• Exercise instructions:
Copy all of the data that follows without altering a word.

• Study material:
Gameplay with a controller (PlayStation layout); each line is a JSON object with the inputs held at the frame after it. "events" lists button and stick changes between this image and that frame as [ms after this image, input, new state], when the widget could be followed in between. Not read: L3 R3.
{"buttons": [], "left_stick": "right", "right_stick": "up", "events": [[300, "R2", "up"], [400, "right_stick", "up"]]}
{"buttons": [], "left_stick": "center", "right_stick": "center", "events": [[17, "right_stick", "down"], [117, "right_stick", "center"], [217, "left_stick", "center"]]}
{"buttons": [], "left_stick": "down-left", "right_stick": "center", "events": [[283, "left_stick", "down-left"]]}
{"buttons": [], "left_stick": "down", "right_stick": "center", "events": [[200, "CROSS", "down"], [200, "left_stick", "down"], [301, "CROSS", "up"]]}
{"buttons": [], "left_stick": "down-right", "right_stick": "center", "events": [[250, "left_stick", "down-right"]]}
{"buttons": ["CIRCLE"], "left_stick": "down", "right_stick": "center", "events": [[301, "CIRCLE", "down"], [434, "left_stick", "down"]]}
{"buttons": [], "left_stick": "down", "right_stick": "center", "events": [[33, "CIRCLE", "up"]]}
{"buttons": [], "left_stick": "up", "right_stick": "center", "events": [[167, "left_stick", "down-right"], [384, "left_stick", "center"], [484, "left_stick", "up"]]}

• Response area:
Gameplay with a controller (PlayStation layout); each line is a JSON object with the inputs held at the frame after it. "events" lists button and stick changes between this image and that frame as [ms after this image, input, new state], when the widget could be followed in between. Not read: L3 R3.
{"buttons": [], "left_stick": "right", "right_stick": "up", "events": [[300, "R2", "up"], [400, "right_stick", "up"]]}
{"buttons": [], "left_stick": "center", "right_stick": "center", "events": [[17, "right_stick", "down"], [117, "right_stick", "center"], [217, "left_stick", "center"]]}
{"buttons": [], "left_stick": "down-left", "right_stick": "center", "events": [[283, "left_stick", "down-left"]]}
{"buttons": [], "left_stick": "down", "right_stick": "center", "events": [[200, "CROSS", "down"], [200, "left_stick", "down"], [301, "CROSS", "up"]]}
{"buttons": [], "left_stick": "down-right", "right_stick": "center", "events": [[250, "left_stick", "down-right"]]}
{"buttons": ["CIRCLE"], "left_stick": "down", "right_stick": "center", "events": [[301, "CIRCLE", "down"], [434, "left_stick", "down"]]}
{"buttons": [], "left_stick": "down", "right_stick": "center", "events": [[33, "CIRCLE", "up"]]}
{"buttons": [], "left_stick": "up", "right_stick": "center", "events": [[167, "left_stick", "down-right"], [384, "left_stick", "center"], [484, "left_stick", "up"]]}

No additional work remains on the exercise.